= Textauszug =
__________
Der US-Wahlkampf ist in vollem Gange … die Unterschiede zwischen Präsident und Herausforderer sind groß. Doch wer wäre besser für den Kapitalmarkt: Demokrat oder Republikaner? Sven Lehmann analysiert die Daten der vergangenen 150 Jahre.
Es ist mal wieder soweit: Alle vier Jahre wählen die US-Amerikaner ihren Präsidenten. Der Wahlkampf von Donald Trump und Herausforderer Joe Biden läuft längst auf Hochtouren. Natürlich gibt es viele Gründe, die für den einen oder den anderen Kandidaten sprechen. Trotzdem ist die Frage spannend: Wie sollte sich ein Wähler entscheiden, der ausschließlich den Kapitalmarkt im Blick hat? Ist ein demokratischer oder ein republikanischer Präsident besser für Wirtschaft und Aktien?
Wer nur den Aktienertrag im Auge hat, kommt schnell zu einem Ergebnis. Ein einfacher Blick zurück auf die vergangenen knapp 150 Jahre zeigt, dass unter demokratischen Präsidenten in 64 Jahren Präsidentschaft (in die Berechnung flossen immer die kompletten Kalenderjahre ein) der S&P 500 einen Ertrag von 10,9% p.a. erwirtschaftete. Dagegen ist der Ertrag des marktbreiten Aktienindex in den gut 85 Jahren republikanischer Präsidentschaft „nur“ um 8,3% p.a. gestiegen.
Entwicklung des Ertrages des S&P 500 in US-Dollar
Wenn ein Anleger es sich einfach machen möchte, kann er an dieser Stelle die Analyse beenden. Der Investor kommt zu dem Schluss, dass ein demokratischer Präsident besser für den amerikanischen Aktienmarkt ist.
__________
= Aufgaben =
#1 Erkläre anhand des Textes zum US-Wahlkampf und Aktienmarkt, weshalb ein Anleger, der nur auf den Aktienertrag achtet, einen demokratischen Präsidenten für besser hält.
#2 Formuliere im Text zum US-Wahlkampf und Aktienmarkt den Abschnitt von „Es ist mal wieder“ bis „Wirtschaft und Aktien?“ um und setze dabei „Bewerber“ an die Stelle von „Kandidaten“.
#3 Führe den Text zum US-Wahlkampf und Aktienmarkt im Anschluss an seinen letzten Satz fort.
__________
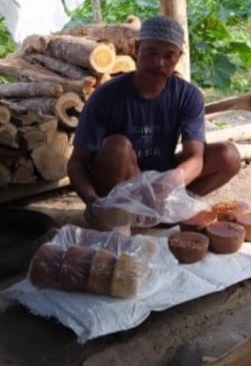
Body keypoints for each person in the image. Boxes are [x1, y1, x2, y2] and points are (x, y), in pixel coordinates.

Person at [67, 15, 241, 228]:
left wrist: (172, 181)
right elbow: (76, 163)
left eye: (169, 56)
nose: (159, 63)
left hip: (162, 184)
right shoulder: (106, 96)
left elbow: (195, 158)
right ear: (137, 48)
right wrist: (92, 200)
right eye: (151, 53)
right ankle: (118, 216)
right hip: (118, 186)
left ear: (179, 57)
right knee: (117, 146)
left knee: (228, 155)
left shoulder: (188, 96)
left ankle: (166, 213)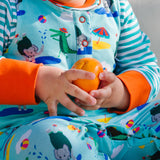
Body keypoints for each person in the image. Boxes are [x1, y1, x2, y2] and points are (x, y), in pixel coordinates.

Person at [0, 0, 160, 159]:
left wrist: (119, 92)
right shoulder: (10, 6)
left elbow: (146, 67)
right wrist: (39, 81)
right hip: (36, 129)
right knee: (47, 140)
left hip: (118, 125)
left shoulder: (114, 6)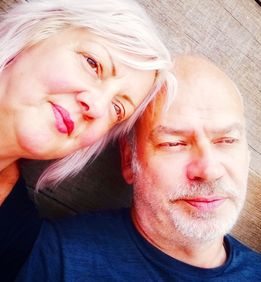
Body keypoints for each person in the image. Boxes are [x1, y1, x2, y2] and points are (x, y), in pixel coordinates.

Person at [17, 55, 261, 281]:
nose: (209, 169)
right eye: (174, 143)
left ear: (247, 155)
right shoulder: (57, 261)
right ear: (129, 160)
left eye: (227, 140)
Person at [0, 0, 174, 280]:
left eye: (117, 109)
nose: (97, 106)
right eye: (93, 63)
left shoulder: (16, 238)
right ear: (35, 33)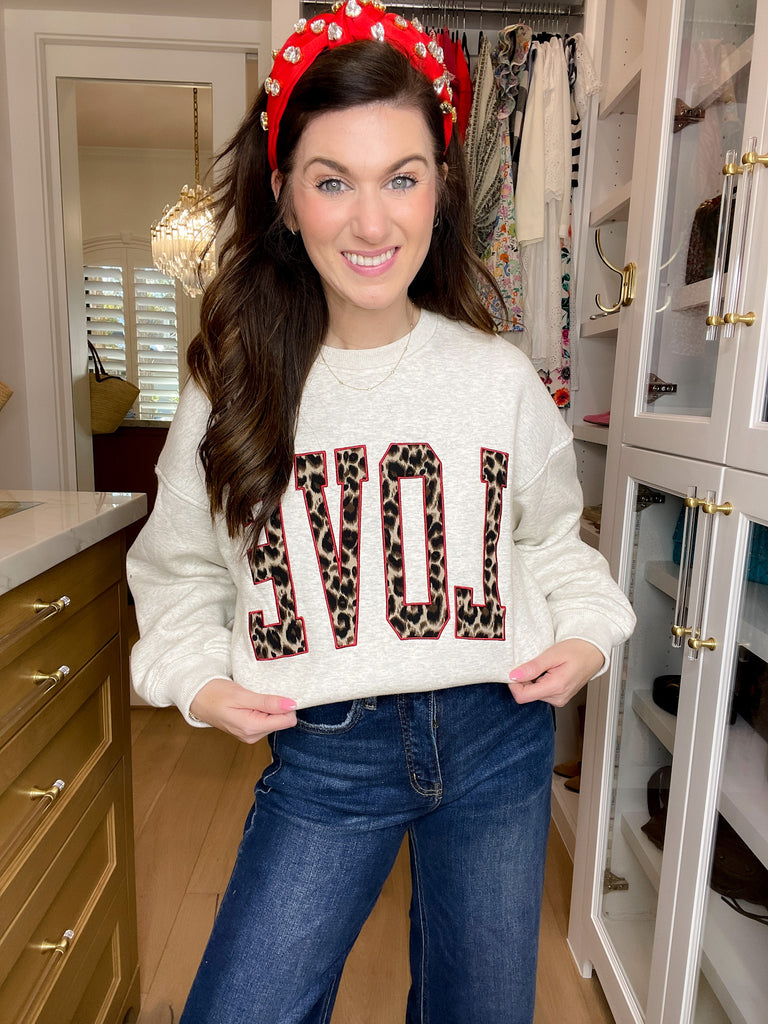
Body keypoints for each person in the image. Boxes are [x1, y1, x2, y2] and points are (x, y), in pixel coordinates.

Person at [127, 4, 635, 1022]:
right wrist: (196, 680)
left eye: (401, 177)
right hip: (327, 747)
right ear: (283, 195)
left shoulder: (496, 378)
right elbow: (178, 568)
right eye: (333, 181)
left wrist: (589, 633)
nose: (372, 223)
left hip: (499, 731)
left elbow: (548, 540)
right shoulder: (232, 389)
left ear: (441, 189)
__________
= Lösungen =
#1 Der S&P 500 erwirtschaftete unter demokratischen Präsidenten in 64 Jahren einen Ertrag von 10,9% p.a. Unter republikanischen Präsidenten stieg er in gut 85 Jahren nur um 8,3% p.a. Wegen dieses höheren Ertrags schließt der Anleger, dass ein demokratischer Präsident besser für den amerikanischen Aktienmarkt ist.

#2
Es ist mal wieder soweit: Alle vier Jahre wählen die US-Amerikaner ihren Präsidenten. Der Wahlkampf von Donald Trump und Herausforderer Joe Biden läuft längst auf Hochtouren. Natürlich gibt es viele Gründe, die für den einen oder den anderen Bewerber sprechen. Trotzdem ist die Frage spannend: Wie sollte sich ein Wähler entscheiden, der ausschließlich den Kapitalmarkt im Blick hat? Ist ein demokratischer oder ein republikanischer Präsident besser für Wirtschaft und Aktien?

#3
Allerdings würde es sich der Anleger mit dieser oberflächlichen Betrachtung sehr einfach machen, denn es gibt einige Aspekte, die er zusätzlich beachten sollte. So setzt sich der Ertrag des S&P 500 beispielsweise aus unterschiedlichen Komponenten zusammen. Das heißt, es geht um Fragen wie: Wie sieht es mit der reinen Kursentwicklung aus? Wie haben sie die Gewinne der Unternehmen entwickelt? Wie war die durchschnittliche Bewertung? Und wie volatil waren die Märkte?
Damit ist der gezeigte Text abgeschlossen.